Однако первый не соглашался.
— Слова! Надо смотреть на вещи реально. Была страшная война. Мы с тобой были на ней, и весь народ был. Какими вышли мы из войны? Не мы с тобой — покалеченные, может, навсегда — а все? Бедные вышли — вот какие. Где взять золото, чтобы купить нужные уникальные станки вместо разбомбленных фашистами? На какие деньги строить пароходы и тракторы. А тут тебе лежит парень, в которого мы всаживаем целых полпуда уже не золота, а платины!

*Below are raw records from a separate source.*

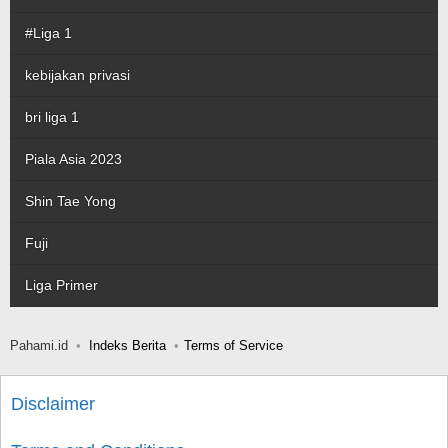
#Liga 1
kebijakan privasi
bri liga 1
Piala Asia 2023
Shin Tae Yong
Fuji
Liga Primer
Pahami.id
Indeks Berita
Terms of Service
Disclaimer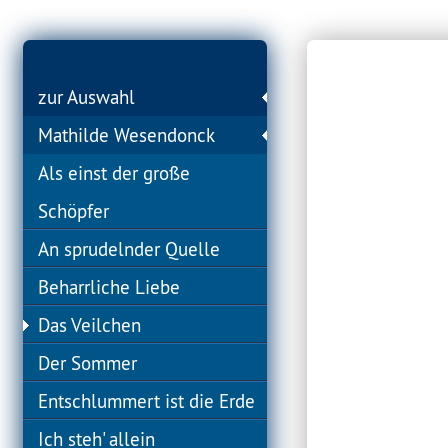
zur Auswahl
Mathilde Wesendonck
Als einst der große
Schöpfer
An sprudelnder Quelle
Beharrliche Liebe
Das Veilchen
Der Sommer
Entschlummert ist die Erde
Ich steh' allein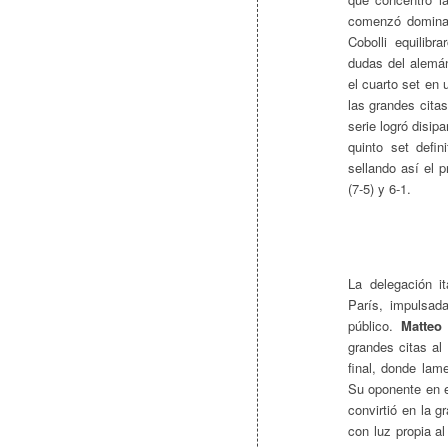
comenzó dominan
Cobolli equilib
dudas del alemán
el cuarto set en
las grandes cita
serie logró disip
quinto set defin
sellando así el 
(7-5) y 6-1.
La delegación i
París, impulsada
público.
Matteo 
grandes citas al
final, donde lam
Su oponente en e
convirtió en la g
con luz propia a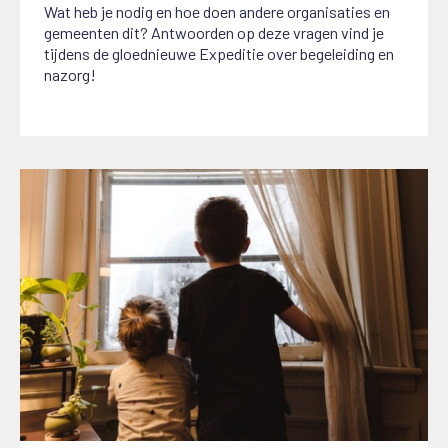
Wat heb je nodig en hoe doen andere organisaties en
gemeenten dit? Antwoorden op deze vragen vind je
tijdens de gloednieuwe Expeditie over begeleiding en
nazorg!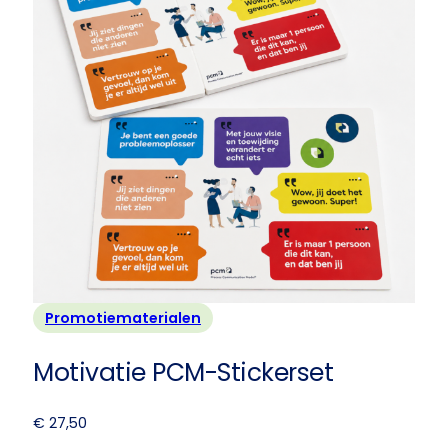
Promotiematerialen
Motivatie PCM-Stickerset
€
27,50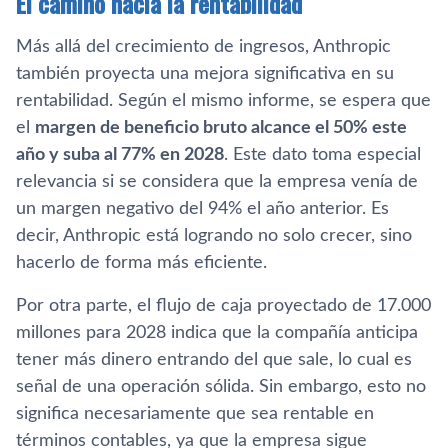
El camino hacia la rentabilidad
Más allá del crecimiento de ingresos, Anthropic
también proyecta una mejora significativa en su
rentabilidad. Según el mismo informe, se espera que
el
margen de beneficio bruto alcance el 50% este
año y suba al 77% en 2028
. Este dato toma especial
relevancia si se considera que la empresa venía de
un margen negativo del 94% el año anterior. Es
decir, Anthropic está logrando no solo crecer, sino
hacerlo de forma más eficiente.
Por otra parte, el flujo de caja proyectado de 17.000
millones para 2028 indica que la compañía anticipa
tener más dinero entrando del que sale, lo cual es
señal de una operación sólida. Sin embargo, esto no
significa necesariamente que sea rentable en
términos contables, ya que la empresa sigue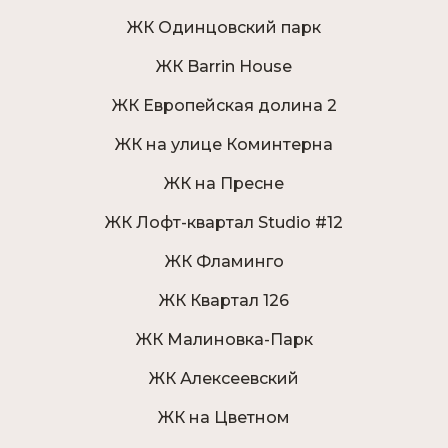
ЖК Одинцовский парк
ЖК Barrin House
ЖК Европейская долина 2
ЖК на улице Коминтерна
ЖК на Пресне
ЖК Лофт-квартал Studio #12
ЖК Фламинго
ЖК Квартал 126
ЖК Малиновка-Парк
ЖК Алексеевский
ЖК на Цветном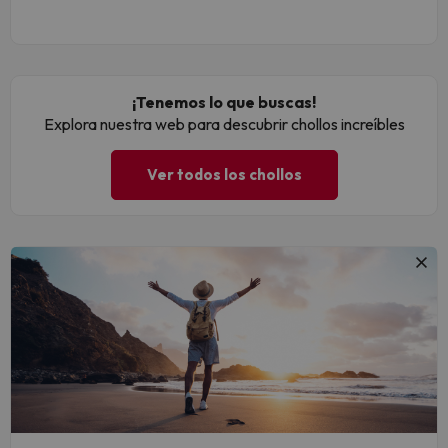
¡Tenemos lo que buscas!
Explora nuestra web para descubrir chollos increíbles
Ver todos los chollos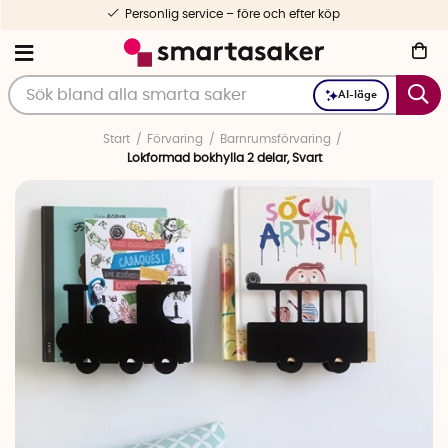
Personlig service – före och efter köp
AI-läge
Start
Förvaring
Barnrumsförvaring
Lokformad bokhylla 2 delar, Svart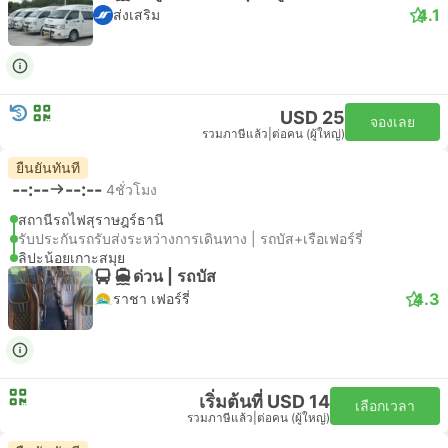
4.1
ส่งเสริม
USD 25
จองเลย
รวมภาษีแล้ว
|
ต่อคน (ผู้ใหญ่)
ยืนยันทันที
--:--
--:--
4ชั่วโมง
สถานีรถไฟสุราษฎร์ธานี
รับประกันรถรับส่งระหว่างการเดินทาง | รถบัส+เรือเฟอร์รี่
ลิปะน้อยเกาะสมุย
ด่วน | รถบัส
4.3
ราชา เฟอร์รี่
เริ่มต้นที่ USD 14
เลือกเวลา
รวมภาษีแล้ว
|
ต่อคน (ผู้ใหญ่)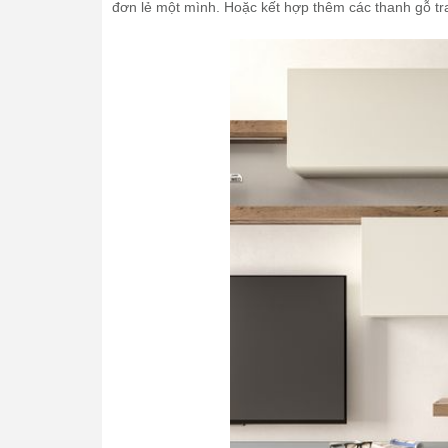
đơn lẻ một mình. Hoặc kết hợp thêm các thanh gỗ tra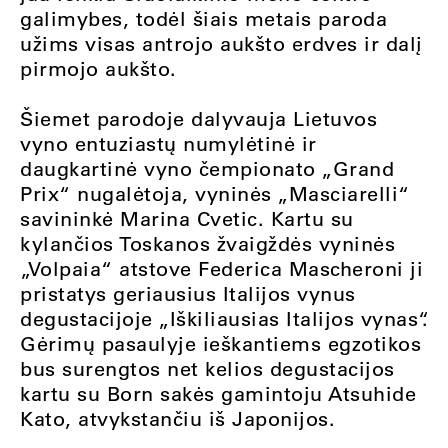
galimybes, todėl šiais metais paroda
užims visas antrojo aukšto erdves ir dalį
pirmojo aukšto.
Šiemet parodoje dalyvauja Lietuvos
vyno entuziastų numylėtinė ir
daugkartinė vyno čempionato „Grand
Prix“ nugalėtoja, vyninės „Masciarelli“
savininkė Marina Cvetic. Kartu su
kylančios Toskanos žvaigždės vyninės
„Volpaia“ atstove Federica Mascheroni ji
pristatys geriausius Italijos vynus
degustacijoje „Iškiliausias Italijos vynas“.
Gėrimų pasaulyje ieškantiems egzotikos
bus surengtos net kelios degustacijos
kartu su Born sakės gamintoju Atsuhide
Kato, atvykstančiu iš Japonijos.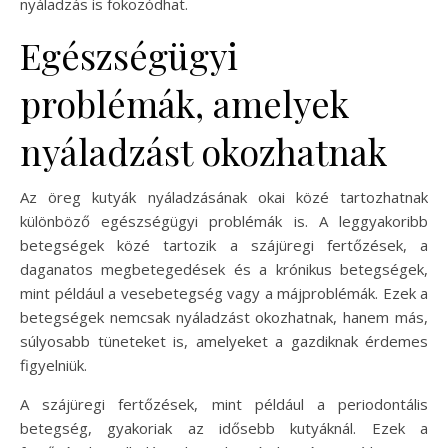
nyáladzás is fokozódhat.
Egészségügyi
problémák, amelyek
nyáladzást okozhatnak
Az öreg kutyák nyáladzásának okai közé tartozhatnak
különböző egészségügyi problémák is. A leggyakoribb
betegségek közé tartozik a szájüregi fertőzések, a
daganatos megbetegedések és a krónikus betegségek,
mint például a vesebetegség vagy a májproblémák. Ezek a
betegségek nemcsak nyáladzást okozhatnak, hanem más,
súlyosabb tüneteket is, amelyeket a gazdiknak érdemes
figyelniük.
A szájüregi fertőzések, mint például a periodontális
betegség, gyakoriak az idősebb kutyáknál. Ezek a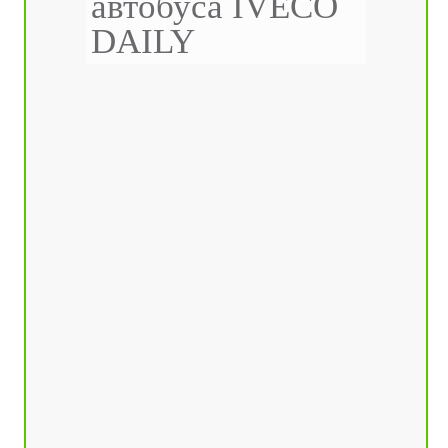
автобуса IVECO
DAILY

— Граммы какие-то, а ты — полпуда!
— А сейчас и граммы полцарства стоят! Дужку ему вместо брови из чего сделали? Из платины! А зачем? Для красоты? Орден дают. Из чего он сделан? Из золота и платины.
— Тебе и на орден жалко металла?
— Не жалко, но все же…
— Ты злишься на свои раны. Выздоровеешь — тогда…
— А когда мы выздоровеем?
— Профессор знает…
— Если бы был господь бог, и тот бы не знал, де то что профессор! Мы уже с тобою сколько здесь лежим? Люди о войне забывать стали, а мы лежим… Теперь еще этот парень. Хороший парень. Для такого и пуда золота не жаль. Только бы он поправился.
— Ты же только что ворчал на парня, жалел платину…
— Э-э, чего только не ляпнешь лежа!
Миколе так хотелось спросить их, о ком речь, поинтересоваться, кому это вместо надбровной косточки вставили платиновую дужку, и кого наградили орденом, сделанным из платины и золота, и что это за орден. Микола вообще не знал, из чего делаются ордена, но он не мог вступить в их разговор, так как еще только пробивался к живым. Может быть, никогда он не возвратится к живым, а так и будет находиться в полубессознательном состоянии? Кто знает?